I'm hoping college is a better experience for them.


Your description of "anti-social" girls is off. That's just a girl who knows who she is and is okay hanging out on her own. Those are actually good qualities. It's just irritating to you during the awkward, anxious jockeying for friends that tweens engage in, because you want these kids to hang out with your kid, who may be less discerning about friends and just want someone to hang out with. Which is also fine, and can also be a good quality to serves her well..

But I'd like to discourage people from thinking that any child who doesn't hit it off with your kid or doesn't want to be friends with your kid is "mean" or "anti-social." Are you friends with literally every woman your age in your general vicinity? I am not. It's okay for kids to have preferences, to sometimes choose to be alone rather than play with someone whose interests are different than theirs, or to have niche interests that excite them even if it's not what everyone is doing.


Fine. The point is - it’s not that easy to just “find other friends.” Plenty of girls are not even really looking for friends.


Do you think you (or your DD) may be looking for too much in friends?

My tween DD has kind of a hodgepodge collection of friends in different settings, no really "friend group" and definitely no best friend. She's got 2-3 kids at school she likes and spends recess and aftercare with. Two are girls and one is a boy. I don't even think these kids are friends with each other, so DD kind of rotates through them. We see them occasionally outside of school but not that often, maybe once or twice a month (everyone is just busy with activities and other stuff, it's hard to coordinate).

She also has a group of girls in an activity she has been doing for years who she is very friendly with. It's not through school and none of these other girls go to her same school. She's actually never socialized with any of those girls outside of that activity. But she has a great time with them when they are together. In the last two years it's gone from a once a week activity to three times a week, so this is actually a lot of time with these girls. Some will likely be in the same MS with DD and I could see them socializing at school for sure.

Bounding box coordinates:

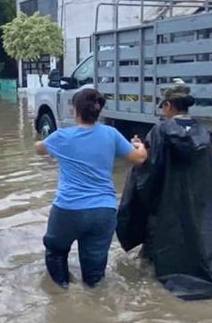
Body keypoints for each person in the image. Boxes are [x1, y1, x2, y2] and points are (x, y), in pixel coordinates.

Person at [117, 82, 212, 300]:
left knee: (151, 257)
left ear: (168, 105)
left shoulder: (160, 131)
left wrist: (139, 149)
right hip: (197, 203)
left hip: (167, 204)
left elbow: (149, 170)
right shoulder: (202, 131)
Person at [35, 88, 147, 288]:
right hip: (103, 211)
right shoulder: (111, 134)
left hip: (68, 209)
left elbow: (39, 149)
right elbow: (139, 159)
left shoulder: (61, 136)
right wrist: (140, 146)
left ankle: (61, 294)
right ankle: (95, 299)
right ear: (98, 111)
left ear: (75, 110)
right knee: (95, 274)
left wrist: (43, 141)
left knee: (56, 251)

==

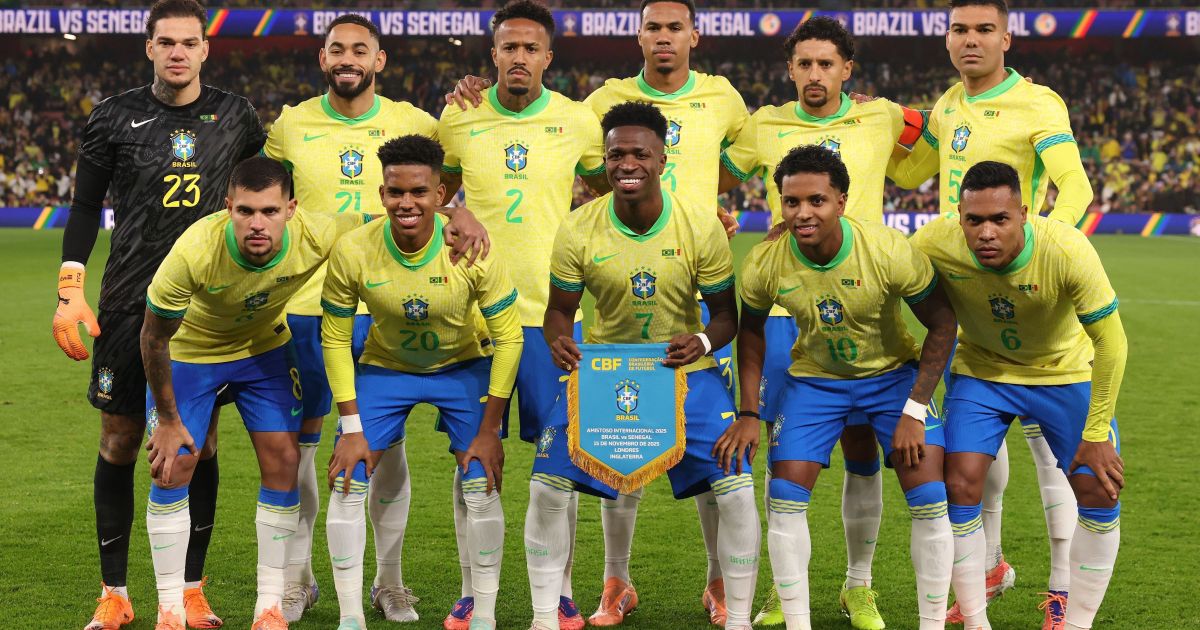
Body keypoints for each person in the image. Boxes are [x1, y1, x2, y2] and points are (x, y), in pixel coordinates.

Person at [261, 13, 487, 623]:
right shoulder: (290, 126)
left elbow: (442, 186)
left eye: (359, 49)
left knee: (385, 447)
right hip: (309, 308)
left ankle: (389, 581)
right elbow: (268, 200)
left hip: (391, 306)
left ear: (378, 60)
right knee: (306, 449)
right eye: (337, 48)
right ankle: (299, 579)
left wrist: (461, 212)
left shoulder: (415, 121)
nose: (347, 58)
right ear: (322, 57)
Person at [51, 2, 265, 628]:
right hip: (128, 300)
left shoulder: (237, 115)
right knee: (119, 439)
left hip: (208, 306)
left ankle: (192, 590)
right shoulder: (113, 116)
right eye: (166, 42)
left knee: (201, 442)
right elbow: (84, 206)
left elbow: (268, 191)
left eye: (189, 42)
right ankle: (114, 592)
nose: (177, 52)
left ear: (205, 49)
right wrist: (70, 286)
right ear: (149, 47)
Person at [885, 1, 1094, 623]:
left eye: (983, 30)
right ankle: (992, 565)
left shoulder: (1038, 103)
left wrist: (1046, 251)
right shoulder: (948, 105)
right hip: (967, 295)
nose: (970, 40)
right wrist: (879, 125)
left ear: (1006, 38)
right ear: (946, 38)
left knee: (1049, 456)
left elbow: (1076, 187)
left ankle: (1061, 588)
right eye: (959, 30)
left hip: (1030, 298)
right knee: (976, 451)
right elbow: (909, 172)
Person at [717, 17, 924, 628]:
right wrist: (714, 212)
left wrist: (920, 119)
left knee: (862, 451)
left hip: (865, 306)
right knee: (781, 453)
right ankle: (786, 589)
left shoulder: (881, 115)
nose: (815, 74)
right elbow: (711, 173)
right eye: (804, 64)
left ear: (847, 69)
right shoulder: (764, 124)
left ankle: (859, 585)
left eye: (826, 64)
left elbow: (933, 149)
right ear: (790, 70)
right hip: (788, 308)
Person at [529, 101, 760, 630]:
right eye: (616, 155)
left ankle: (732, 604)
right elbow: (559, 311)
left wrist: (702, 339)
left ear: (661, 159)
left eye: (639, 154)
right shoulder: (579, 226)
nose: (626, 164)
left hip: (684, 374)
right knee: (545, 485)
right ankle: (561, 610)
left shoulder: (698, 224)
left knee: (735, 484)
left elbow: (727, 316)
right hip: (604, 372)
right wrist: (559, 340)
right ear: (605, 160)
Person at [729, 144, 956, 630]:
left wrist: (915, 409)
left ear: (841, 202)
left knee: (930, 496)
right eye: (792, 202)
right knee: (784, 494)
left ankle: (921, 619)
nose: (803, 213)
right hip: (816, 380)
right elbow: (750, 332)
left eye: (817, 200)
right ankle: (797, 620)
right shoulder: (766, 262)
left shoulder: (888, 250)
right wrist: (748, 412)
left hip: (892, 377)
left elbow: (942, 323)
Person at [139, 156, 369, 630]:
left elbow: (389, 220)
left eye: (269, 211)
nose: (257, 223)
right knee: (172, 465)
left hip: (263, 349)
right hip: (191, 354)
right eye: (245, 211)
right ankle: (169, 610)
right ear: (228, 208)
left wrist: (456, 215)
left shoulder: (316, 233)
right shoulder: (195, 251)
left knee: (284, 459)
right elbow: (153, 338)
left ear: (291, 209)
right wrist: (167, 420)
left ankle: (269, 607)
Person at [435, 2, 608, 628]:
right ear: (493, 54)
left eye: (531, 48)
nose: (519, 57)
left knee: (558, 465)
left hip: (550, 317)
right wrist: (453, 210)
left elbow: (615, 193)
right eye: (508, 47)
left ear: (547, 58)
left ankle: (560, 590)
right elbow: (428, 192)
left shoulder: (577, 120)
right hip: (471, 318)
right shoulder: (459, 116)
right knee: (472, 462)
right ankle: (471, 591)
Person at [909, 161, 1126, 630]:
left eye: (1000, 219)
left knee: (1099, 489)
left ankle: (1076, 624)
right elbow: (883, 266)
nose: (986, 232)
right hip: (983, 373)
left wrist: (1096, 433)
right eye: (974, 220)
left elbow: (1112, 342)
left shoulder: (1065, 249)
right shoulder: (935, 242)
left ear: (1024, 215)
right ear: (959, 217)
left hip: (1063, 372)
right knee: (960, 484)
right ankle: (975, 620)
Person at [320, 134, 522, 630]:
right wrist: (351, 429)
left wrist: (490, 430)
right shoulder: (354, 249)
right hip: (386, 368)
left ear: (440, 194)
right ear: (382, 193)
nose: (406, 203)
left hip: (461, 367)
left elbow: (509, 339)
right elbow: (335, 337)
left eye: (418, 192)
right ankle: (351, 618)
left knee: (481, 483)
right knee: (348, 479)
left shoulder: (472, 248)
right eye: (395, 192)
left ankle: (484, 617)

--

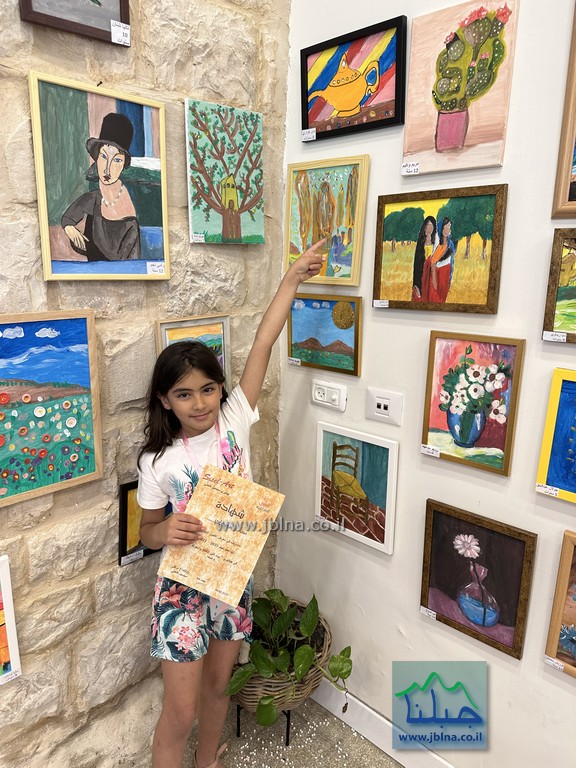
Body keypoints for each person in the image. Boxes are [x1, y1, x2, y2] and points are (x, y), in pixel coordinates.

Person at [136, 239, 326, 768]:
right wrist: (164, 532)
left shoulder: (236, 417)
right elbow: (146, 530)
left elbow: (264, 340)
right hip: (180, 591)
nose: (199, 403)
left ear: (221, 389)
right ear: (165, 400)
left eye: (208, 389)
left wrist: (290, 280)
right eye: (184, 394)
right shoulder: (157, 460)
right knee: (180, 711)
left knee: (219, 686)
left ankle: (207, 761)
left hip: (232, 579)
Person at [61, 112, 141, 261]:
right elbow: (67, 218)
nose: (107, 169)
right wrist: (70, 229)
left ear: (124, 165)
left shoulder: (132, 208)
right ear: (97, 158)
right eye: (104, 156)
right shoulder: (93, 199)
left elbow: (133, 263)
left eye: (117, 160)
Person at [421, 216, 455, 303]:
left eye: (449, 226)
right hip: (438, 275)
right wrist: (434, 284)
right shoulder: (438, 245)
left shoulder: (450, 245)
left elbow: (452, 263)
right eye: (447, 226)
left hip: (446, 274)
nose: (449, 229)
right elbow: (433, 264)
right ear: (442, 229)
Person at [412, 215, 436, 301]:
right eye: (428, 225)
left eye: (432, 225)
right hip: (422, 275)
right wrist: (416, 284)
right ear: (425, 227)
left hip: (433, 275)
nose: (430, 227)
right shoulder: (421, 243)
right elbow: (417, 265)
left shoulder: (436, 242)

# PROMPT A
Decide whether each statement agrees with the text about tween friendships, answering yes or no and quoting the deciding words: (i) the writer's DD has a best friend; (ii) the DD's activity went from once a week to three times a week; (iii) all of the DD's school friends are girls.
# PROMPT B
Write out the stretch of the text about tween friendships from "But I'd like" through "everyone is doing.".
# PROMPT C
Write what comes next in the text about tween friendships, picking up after its final sentence.

# EXERCISE OUTPUT A
(i) No: "definitely no best friend."
(ii) Yes: "it's gone from a once a week activity to three times a week"
(iii) No: "Two are girls and one is a boy."

# EXERCISE OUTPUT B
But I'd like to discourage people from thinking that any child who doesn't hit it off with your kid or doesn't want to be friends with your kid is "mean" or "anti-social." Are you friends with literally every woman your age in your general vicinity? I am not. It's okay for kids to have preferences, to sometimes choose to be alone rather than play with someone whose interests are different than theirs, or to have niche interests that excite them even if it's not what everyone is doing.

# EXERCISE OUTPUT C
Then she has a handful of friends who are really sort of like cousins. These are kids of our good friends who we've known since any of us had kids, and then we all had daughters within a few years of each other. Some of these girls are older, some are younger. They've known each other since they were babies. The dynamics are super different than friends she's met through school or activities, but in a good way. It's understood we are going to socialize with these families no matter what, so the kids have been highly incentivized to get along and like each other (so like cousins). We expect them to largely entertain themselves while the adults socialize, which also changes the dynamic in a good way.

So lots of friends, but not a best friend or a solid friend group or even really any friends who overlap with more than one sphere of her life. But it's enough socializing, she gets along with all of them, and she seems happy socially despite being an only child. The key for us is never expecting too much from any one relationship and letting these friendships be whatever they are naturally without pushing to hard to make them bigger or closer.
Anonymous
Post 09/17/2025 11:20     Subject: Are most girls just mean?

Anonymous wrote:
Anonymous wrote:I only have daughters (and only had sisters too) and they are teens now. And yes in our experience most girls are at worst mean and catty and at best just not thoughtful. There are a few nice ones but they are very hard to identify and in high demand as friends. The remaining girls tend to be anti-social (want to read at recess, only want to discuss very limited subjects, don't want to hang out or do things outside of school, or the parents don't let them.)

I'm hoping college is a better experience for them.


Your description of "anti-social" girls is off. That's just a girl who knows who she is and is okay hanging out on her own. Those are actually good qualities. It's just irritating to you during the awkward, anxious jockeying for friends that tweens engage in, because you want these kids to hang out with your kid, who may be less discerning about friends and just want someone to hang out with. Which is also fine, and can also be a good quality to serves her well..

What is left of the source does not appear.